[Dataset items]
· · · · ·
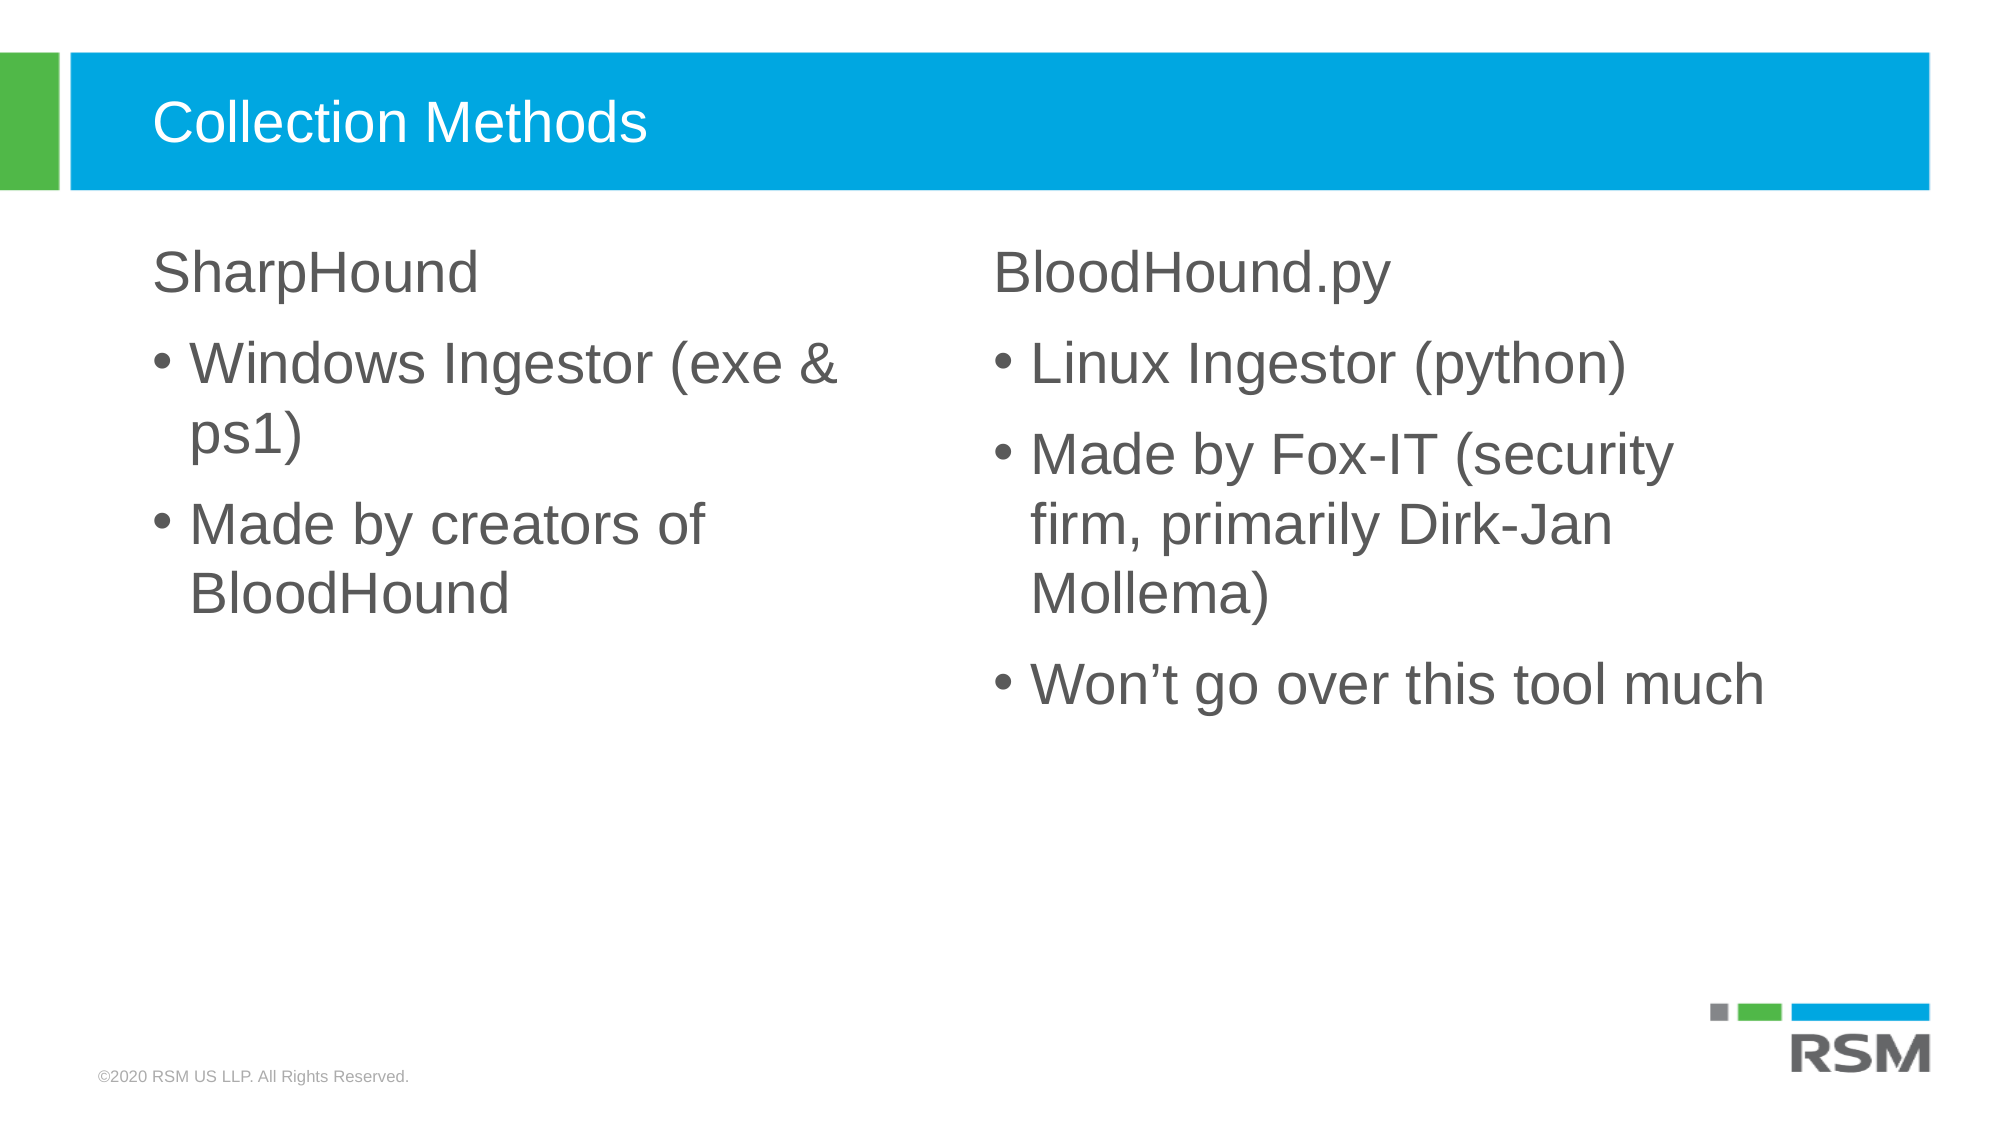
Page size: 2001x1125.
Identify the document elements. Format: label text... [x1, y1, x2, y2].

list SharpHound Windows Ingestor (exe & ps1) Made by creators of BloodHound [137, 227, 950, 993]
title Collection Methods [137, 59, 1863, 188]
picture [0, 0, 2000, 1125]
list BloodHound.py Linux Ingestor (python) Made by Fox-IT (security firm, primarily Dirk-Jan Mollema) Won’t go over this tool much [978, 227, 1791, 993]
· · · · ·
The reply should reproduce every entry above word for word and contain no pictures.

Page size: 2001x1125.
Identify the document elements. Format: label text... [x1, y1, x2, y2].

list SharpHound Windows Ingestor (exe & ps1) Made by creators of BloodHound [137, 227, 950, 993]
title Collection Methods [137, 59, 1863, 188]
picture [0, 0, 2000, 1125]
list BloodHound.py Linux Ingestor (python) Made by Fox-IT (security firm, primarily Dirk-Jan Mollema) Won’t go over this tool much [978, 227, 1791, 993]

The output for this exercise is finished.